-------- Текст для изучения

К любимым музыкантам привыкаешь так, что они становятся почти членами семьи, обрастают домашними именами и какими-то смешными историями. О существовании Андершевского я узнала, купив двойник Брамса Виктории Мулловой. Скрипичные сонаты Брамса давались мне с трудом, но фамилия пианиста прочно засела в памяти: польские фамилии я запоминаю много легче, чем английские и уж тем более немецкие. Да и пианист, что говорить, был хорош. На фоне Мулловой мало кто не потеряется, хотя с теми, кто теряется, она и не играет.
Потом был Бетховен. Который давно уже должен был стать моим любимым композитором, потому что почти все мои любимые пианисты именно его играют как-то невероятно прекрасно - и Гримо, и Луганский, и Андснес, и неподражаемый Рихтер. Казалось, уже ничем не удивишь. Андершевский удивил. Разно как удивил своим Бахом - тонким, современным, эмоциональным. Как я рада, что во вчерашнем концерте был именно Бах. Как вовремя. Как удивительно вовремя.

----------------
-------- Исходные данные

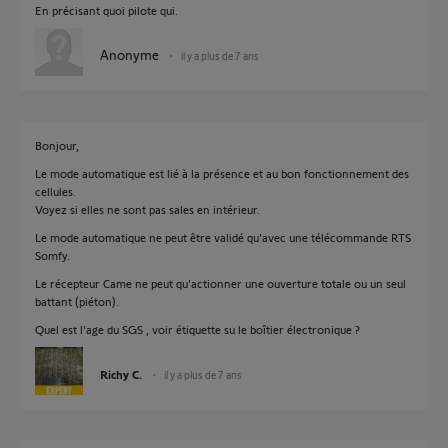
En précisant quoi pilote qui.
Anonyme
il y a plus de 7 ans
Bonjour,
Le mode automatique est lié à la présence et au bon fonctionnement des
cellules.
Voyez si elles ne sont pas sales en intérieur.
Le mode automatique ne peut être validé qu'avec une télécommande RTS
Somfy.
Le récepteur Came ne peut qu'actionner une ouverture totale ou un seul
battant (piéton).
Quel est l'age du SGS , voir étiquette su le boîtier électronique ?
Richy C.
il y a plus de 7 ans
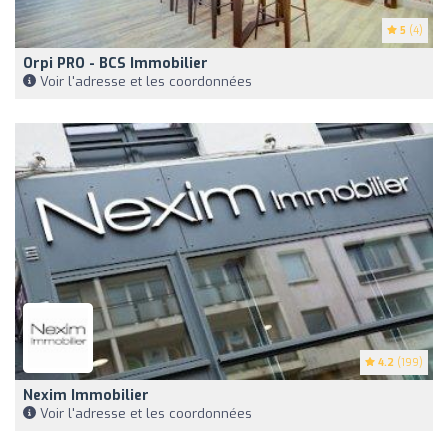
5
(4)
Orpi PRO - BCS Immobilier
Voir l'adresse et les coordonnées
4.2
(199)
Nexim Immobilier
Voir l'adresse et les coordonnées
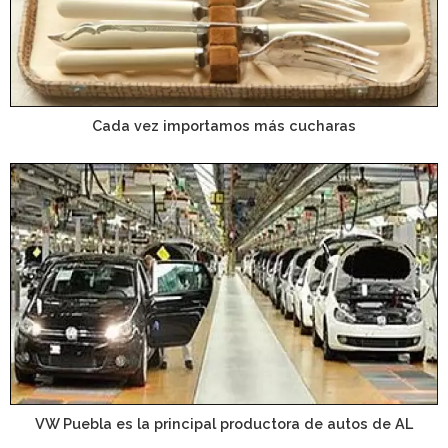
Cada vez importamos más cucharas
VW Puebla es la principal productora de autos de AL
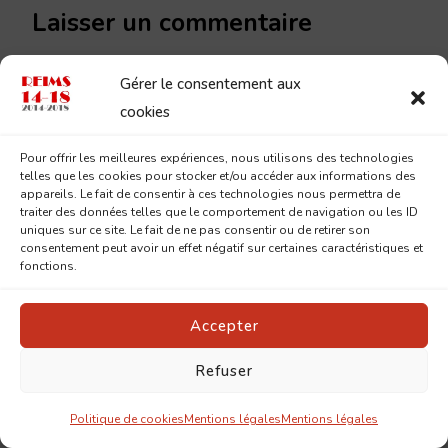
Laisser un commentaire
Gérer le consentement aux
cookies
Pour offrir les meilleures expériences, nous utilisons des technologies
telles que les cookies pour stocker et/ou accéder aux informations des
appareils. Le fait de consentir à ces technologies nous permettra de
traiter des données telles que le comportement de navigation ou les ID
uniques sur ce site. Le fait de ne pas consentir ou de retirer son
consentement peut avoir un effet négatif sur certaines caractéristiques et
fonctions.
Accepter
Refuser
Politique de cookies
Mentions légales
Mentions légales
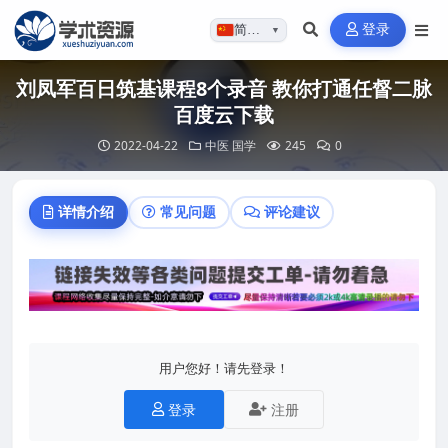
登录
简体…
▼
刘凤军百日筑基课程8个录音 教你打通任督二脉
百度云下载
2022-04-22
中医
国学
245
0
详情介绍
常见问题
评论建议
用户您好！请先登录！
登录
注册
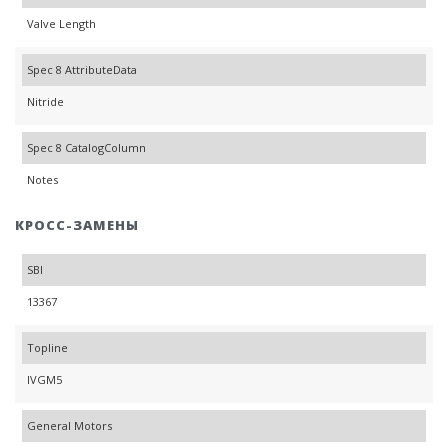
Valve Length
Spec 8 AttributeData
Nitride
Spec 8 CatalogColumn
Notes
КРОСС-ЗАМЕНЫ
SBI
13367
Topline
IVGM5
General Motors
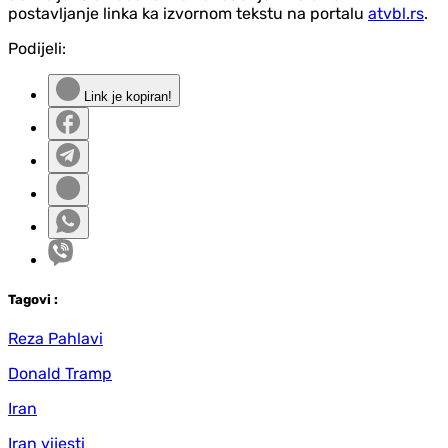
postavljanje linka ka izvornom tekstu na portalu
atvbl.rs
.
Podijeli:
Link je kopiran!
Tag
ovi
:
Reza Pahlavi
Donald Tramp
Iran
Iran vijesti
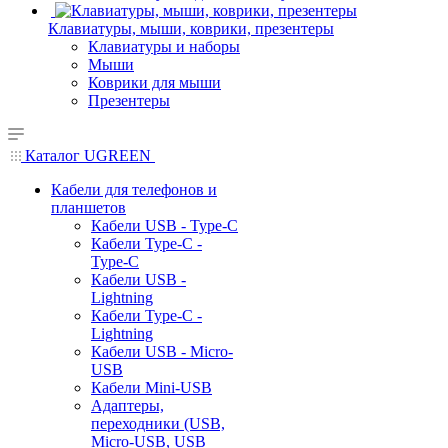
Клавиатуры, мыши, коврики, презентеры
Клавиатуры и наборы
Мыши
Коврики для мыши
Презентеры
Каталог UGREEN
Кабели для телефонов и
планшетов
Кабели USB - Type-C
Кабели Type-C -
Type-C
Кабели USB -
Lightning
Кабели Type-C -
Lightning
Кабели USB - Micro-
USB
Кабели Mini-USB
Адаптеры,
переходники (USB,
Micro-USB, USB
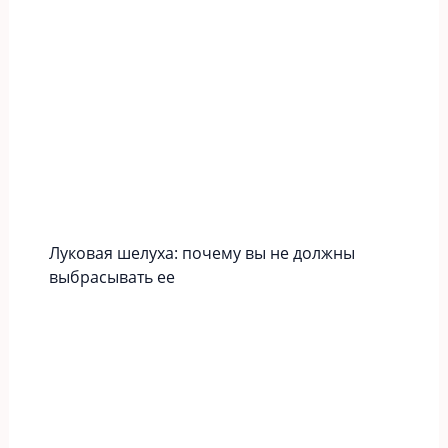
Луковая шелуха: почему вы не должны
выбрасывать ее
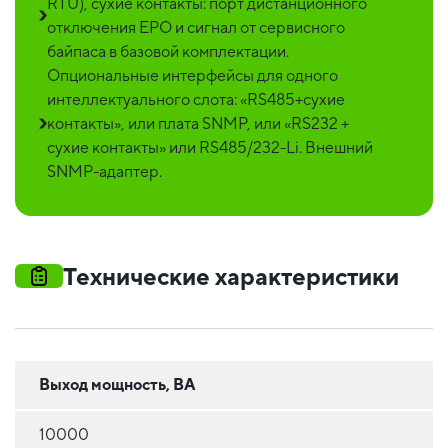
RTU), сухие контакты: порт дистанционного
отключения EPO и сигнал от сервисного
байпаса в базовой комплектации.
Опциональные интерфейсы для одного
интеллектуального слота: «RS485+сухие
контакты», или плата SNMP, или «RS232 +
сухие контакты» или RS485/232-Li. Внешний
SNMP-адаптер.
Технические характеристики
Выход мощность, ВА
10000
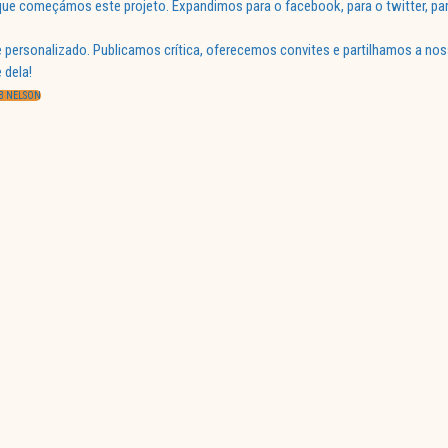
ue começámos este projeto. Expandimos para o facebook, para o twitter, par
 personalizado. Publicamos crítica, oferecemos convites e partilhamos a nos
 dela!
OB NELSON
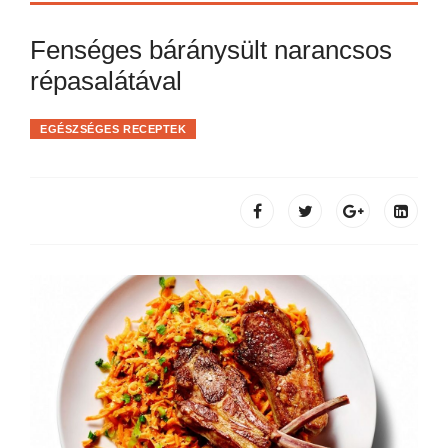
Fenséges báránysült narancsos
répasalátával
EGÉSZSÉGES RECEPTEK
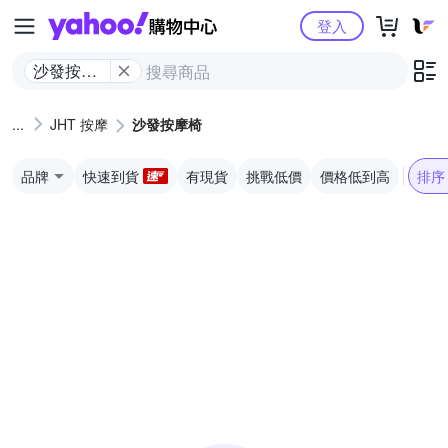
Yahoo購物中心
登入
沙發按摩
椅
JHT 按摩
沙發按摩椅
品牌
快速到貨
有現貨
挑戰低價
價格低到高
排序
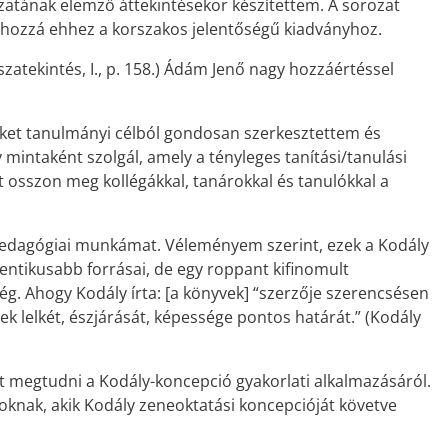
zatának elemző áttekintésekor készítettem. A sorozat
 hozzá ehhez a korszakos jelentőségű kiadványhoz.
zatekintés, I., p. 158.) Ádám Jenő nagy hozzáértéssel
eket tanulmányi célból gondosan szerkesztettem és
intaként szolgál, amely a tényleges tanítási/tanulási
 osszon meg kollégákkal, tanárokkal és tanulókkal a
a pedagógiai munkámat. Véleményem szerint, ezek a Kodály
entikusabb forrásai, de egy roppant kifinomult
ég. Ahogy Kodály írta: [a könyvek] “szerzője szerencsésen
k lelkét, észjárását, képessége pontos határát.” (Kodály
t megtudni a Kodály-koncepció gyakorlati alkalmazásáról.
oknak, akik Kodály zeneoktatási koncepcióját követve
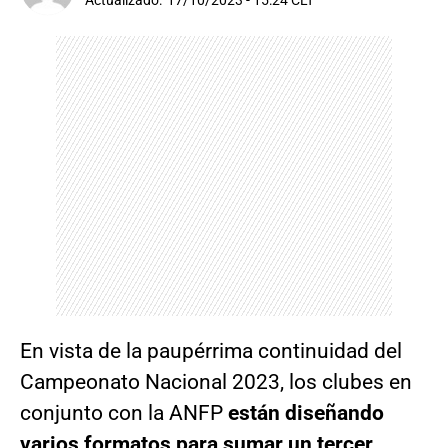
Actualizado:
17/10/2023 - 15:24 CLT
En vista de la paupérrima continuidad del
Campeonato Nacional 2023, los clubes en
conjunto con la ANFP
están diseñando
varios formatos para sumar un tercer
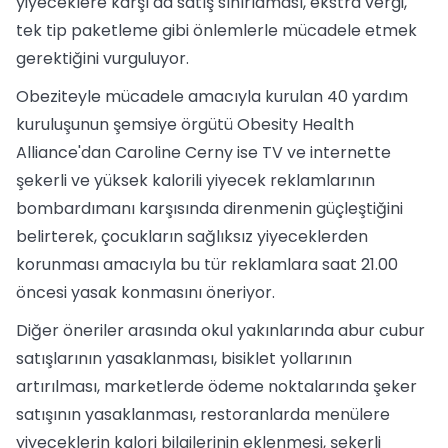
yiyeceklere karşı da satış sınırlaması, ekstra vergi,
tek tip paketleme gibi önlemlerle mücadele etmek
gerektiğini vurguluyor.
Obeziteyle mücadele amacıyla kurulan 40 yardım
kuruluşunun şemsiye örgütü Obesity Health
Alliance'dan Caroline Cerny ise TV ve internette
şekerli ve yüksek kalorili yiyecek reklamlarının
bombardımanı karşısında direnmenin güçleştiğini
belirterek, çocukların sağlıksız yiyeceklerden
korunması amacıyla bu tür reklamlara saat 21.00
öncesi yasak konmasını öneriyor.
Diğer öneriler arasında okul yakınlarında abur cubur
satışlarının yasaklanması, bisiklet yollarının
artırılması, marketlerde ödeme noktalarında şeker
satışının yasaklanması, restoranlarda menülere
yiyeceklerin kalori bilgilerinin eklenmesi, şekerli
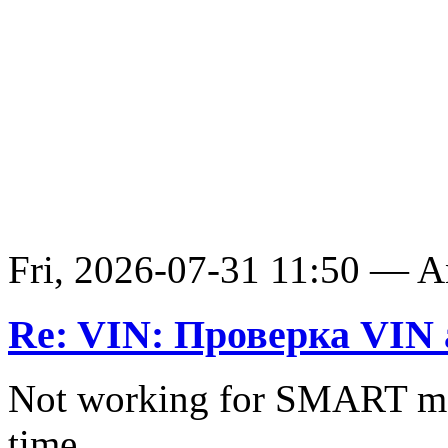
Fri, 2026-07-31 11:50 — 
Re: VIN: Проверка VIN 
Not working for SMART ma
time.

----------------

Используя информацию:
a. Назовите всех пианистов, которые, согласно тексту об Андершевском, невероятно прекрасно играют Бетховена.
b. После покупки какого альбома автор текста об Андершевском узнал(а) о существовании этого пианиста?
c. Перепишите из текста об Андершевском всё, начиная со слов «К любимым музыкантам» и заканчивая словами «и не играет.».

Ответы по номерам:
a. Гримо, Луганский, Андснес, Рихтер.

b. Двойника Брамса Виктории Мулловой.

c.
К любимым музыкантам привыкаешь так, что они становятся почти членами семьи, обрастают домашними именами и какими-то смешными историями. О существовании Андершевского я узнала, купив двойник Брамса Виктории Мулловой. Скрипичные сонаты Брамса давались мне с трудом, но фамилия пианиста прочно засела в памяти: польские фамилии я запоминаю много легче, чем английские и уж тем более немецкие. Да и пианист, что говорить, был хорош. На фоне Мулловой мало кто не потеряется, хотя с теми, кто теряется, она и не играет.